● **What needs to be done**
In the listing below, pick out lines with "April".

───── Excerpted data

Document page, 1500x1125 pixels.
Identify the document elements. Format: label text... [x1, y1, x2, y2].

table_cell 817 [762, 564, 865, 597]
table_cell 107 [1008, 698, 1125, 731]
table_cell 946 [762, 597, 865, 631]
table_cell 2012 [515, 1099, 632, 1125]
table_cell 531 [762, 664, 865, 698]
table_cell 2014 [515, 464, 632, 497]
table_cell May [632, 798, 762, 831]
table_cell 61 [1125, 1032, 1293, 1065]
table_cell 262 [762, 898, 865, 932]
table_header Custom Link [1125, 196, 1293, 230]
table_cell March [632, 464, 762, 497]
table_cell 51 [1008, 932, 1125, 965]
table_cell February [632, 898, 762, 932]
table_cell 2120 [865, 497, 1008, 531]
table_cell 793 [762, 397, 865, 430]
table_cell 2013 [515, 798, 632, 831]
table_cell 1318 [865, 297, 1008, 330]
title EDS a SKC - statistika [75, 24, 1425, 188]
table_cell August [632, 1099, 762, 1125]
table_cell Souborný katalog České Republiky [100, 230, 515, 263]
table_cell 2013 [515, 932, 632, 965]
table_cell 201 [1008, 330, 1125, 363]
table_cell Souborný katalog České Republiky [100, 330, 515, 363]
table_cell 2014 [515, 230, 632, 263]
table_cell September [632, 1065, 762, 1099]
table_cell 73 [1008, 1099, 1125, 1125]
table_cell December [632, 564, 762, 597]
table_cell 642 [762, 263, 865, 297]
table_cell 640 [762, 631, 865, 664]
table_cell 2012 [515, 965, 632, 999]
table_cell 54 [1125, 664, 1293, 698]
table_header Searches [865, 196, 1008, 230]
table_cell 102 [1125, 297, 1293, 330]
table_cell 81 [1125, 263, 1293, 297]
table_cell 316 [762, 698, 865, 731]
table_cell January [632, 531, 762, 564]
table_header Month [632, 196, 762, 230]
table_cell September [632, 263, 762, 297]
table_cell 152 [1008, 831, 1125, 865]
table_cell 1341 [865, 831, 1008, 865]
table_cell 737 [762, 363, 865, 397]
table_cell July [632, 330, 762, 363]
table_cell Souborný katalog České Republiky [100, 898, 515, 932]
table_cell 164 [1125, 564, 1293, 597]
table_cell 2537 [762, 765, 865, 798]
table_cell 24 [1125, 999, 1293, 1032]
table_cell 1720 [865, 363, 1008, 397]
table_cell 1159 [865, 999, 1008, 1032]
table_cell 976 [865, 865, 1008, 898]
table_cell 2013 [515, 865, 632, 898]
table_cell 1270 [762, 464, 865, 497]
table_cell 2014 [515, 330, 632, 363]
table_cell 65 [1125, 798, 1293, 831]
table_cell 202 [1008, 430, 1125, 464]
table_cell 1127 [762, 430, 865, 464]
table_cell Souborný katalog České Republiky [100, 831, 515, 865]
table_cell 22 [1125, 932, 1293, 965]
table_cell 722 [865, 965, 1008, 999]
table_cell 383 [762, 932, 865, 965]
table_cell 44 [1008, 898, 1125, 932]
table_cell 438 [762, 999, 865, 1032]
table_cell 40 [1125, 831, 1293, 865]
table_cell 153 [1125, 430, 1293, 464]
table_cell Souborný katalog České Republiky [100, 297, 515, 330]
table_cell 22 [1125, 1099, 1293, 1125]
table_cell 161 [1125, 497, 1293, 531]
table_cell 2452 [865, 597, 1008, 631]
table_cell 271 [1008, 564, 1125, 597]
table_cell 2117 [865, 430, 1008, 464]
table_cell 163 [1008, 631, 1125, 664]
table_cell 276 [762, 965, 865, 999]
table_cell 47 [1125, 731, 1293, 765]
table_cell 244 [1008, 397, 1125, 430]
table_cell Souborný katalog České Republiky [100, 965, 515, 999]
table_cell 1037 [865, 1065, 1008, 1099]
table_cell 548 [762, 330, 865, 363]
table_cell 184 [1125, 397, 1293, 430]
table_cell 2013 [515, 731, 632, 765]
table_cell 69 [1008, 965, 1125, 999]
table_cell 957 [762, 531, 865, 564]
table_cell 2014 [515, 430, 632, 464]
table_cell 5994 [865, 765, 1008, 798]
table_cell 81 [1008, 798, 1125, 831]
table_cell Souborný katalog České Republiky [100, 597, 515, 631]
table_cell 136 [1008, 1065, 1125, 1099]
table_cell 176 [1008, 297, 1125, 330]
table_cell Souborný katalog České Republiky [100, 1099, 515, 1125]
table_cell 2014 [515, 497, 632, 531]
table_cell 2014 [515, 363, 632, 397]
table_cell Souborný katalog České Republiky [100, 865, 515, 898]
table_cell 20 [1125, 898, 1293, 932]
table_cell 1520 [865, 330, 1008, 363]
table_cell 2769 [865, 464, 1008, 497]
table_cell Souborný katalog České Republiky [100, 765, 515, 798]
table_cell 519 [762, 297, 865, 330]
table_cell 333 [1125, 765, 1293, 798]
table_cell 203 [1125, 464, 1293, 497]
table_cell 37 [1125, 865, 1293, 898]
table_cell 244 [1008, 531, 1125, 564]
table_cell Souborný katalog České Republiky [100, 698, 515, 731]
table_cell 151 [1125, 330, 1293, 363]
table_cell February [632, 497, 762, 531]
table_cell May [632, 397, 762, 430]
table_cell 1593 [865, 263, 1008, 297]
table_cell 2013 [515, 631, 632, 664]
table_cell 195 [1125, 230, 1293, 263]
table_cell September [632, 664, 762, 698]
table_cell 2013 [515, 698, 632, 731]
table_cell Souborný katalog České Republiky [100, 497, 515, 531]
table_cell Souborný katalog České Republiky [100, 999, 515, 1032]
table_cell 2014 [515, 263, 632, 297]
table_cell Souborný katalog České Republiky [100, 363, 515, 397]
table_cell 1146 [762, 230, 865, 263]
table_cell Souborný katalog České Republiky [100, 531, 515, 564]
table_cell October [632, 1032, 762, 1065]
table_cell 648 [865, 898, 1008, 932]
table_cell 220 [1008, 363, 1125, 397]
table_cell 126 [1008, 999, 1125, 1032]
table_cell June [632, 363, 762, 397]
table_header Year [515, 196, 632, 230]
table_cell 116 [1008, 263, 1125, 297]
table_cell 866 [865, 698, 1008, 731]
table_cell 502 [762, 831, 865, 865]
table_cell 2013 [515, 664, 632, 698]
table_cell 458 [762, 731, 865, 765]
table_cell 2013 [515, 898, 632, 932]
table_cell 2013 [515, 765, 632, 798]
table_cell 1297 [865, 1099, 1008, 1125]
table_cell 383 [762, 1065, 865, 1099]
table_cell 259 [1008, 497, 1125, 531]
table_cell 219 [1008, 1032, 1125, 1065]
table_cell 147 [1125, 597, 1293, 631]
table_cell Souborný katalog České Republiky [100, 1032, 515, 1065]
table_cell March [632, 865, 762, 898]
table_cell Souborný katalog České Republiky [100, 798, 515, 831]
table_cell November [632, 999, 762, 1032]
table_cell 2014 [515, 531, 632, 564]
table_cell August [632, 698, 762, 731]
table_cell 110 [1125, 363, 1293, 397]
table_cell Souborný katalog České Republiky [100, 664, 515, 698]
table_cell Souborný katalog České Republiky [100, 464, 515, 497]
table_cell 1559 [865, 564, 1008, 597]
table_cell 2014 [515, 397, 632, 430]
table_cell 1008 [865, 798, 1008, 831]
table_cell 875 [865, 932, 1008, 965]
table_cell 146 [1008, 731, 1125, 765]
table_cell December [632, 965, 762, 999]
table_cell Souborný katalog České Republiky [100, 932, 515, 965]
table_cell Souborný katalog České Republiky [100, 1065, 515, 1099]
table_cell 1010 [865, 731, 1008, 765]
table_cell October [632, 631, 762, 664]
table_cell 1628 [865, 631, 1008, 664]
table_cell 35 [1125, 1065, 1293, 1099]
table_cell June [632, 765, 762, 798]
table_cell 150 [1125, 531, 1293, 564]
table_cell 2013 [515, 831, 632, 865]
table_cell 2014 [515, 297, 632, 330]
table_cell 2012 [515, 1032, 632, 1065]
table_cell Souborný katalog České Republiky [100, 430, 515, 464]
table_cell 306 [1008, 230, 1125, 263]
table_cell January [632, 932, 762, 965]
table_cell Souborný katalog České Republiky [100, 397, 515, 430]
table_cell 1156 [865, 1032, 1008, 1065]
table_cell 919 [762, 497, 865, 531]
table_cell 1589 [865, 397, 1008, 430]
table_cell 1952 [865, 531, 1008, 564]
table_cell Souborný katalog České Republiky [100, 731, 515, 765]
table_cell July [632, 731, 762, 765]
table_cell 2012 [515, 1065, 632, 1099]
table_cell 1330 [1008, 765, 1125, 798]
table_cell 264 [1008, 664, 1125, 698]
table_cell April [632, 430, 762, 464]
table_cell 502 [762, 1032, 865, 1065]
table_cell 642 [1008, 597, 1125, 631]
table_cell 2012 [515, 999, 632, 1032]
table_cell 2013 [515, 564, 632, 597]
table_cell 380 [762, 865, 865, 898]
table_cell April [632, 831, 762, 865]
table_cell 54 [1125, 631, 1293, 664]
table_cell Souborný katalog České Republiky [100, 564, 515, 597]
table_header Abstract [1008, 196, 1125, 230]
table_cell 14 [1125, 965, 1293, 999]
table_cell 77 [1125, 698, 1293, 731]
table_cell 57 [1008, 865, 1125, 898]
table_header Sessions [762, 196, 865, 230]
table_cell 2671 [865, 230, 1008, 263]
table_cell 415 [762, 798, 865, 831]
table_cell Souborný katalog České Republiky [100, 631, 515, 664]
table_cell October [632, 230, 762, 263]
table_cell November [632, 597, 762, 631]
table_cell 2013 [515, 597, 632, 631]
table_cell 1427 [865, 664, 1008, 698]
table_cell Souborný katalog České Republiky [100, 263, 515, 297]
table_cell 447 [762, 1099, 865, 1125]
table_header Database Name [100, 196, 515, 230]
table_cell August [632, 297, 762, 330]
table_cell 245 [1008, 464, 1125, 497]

──────────

● **Output of the exercise**
table_cell April [632, 430, 762, 464]
table_cell April [632, 831, 762, 865]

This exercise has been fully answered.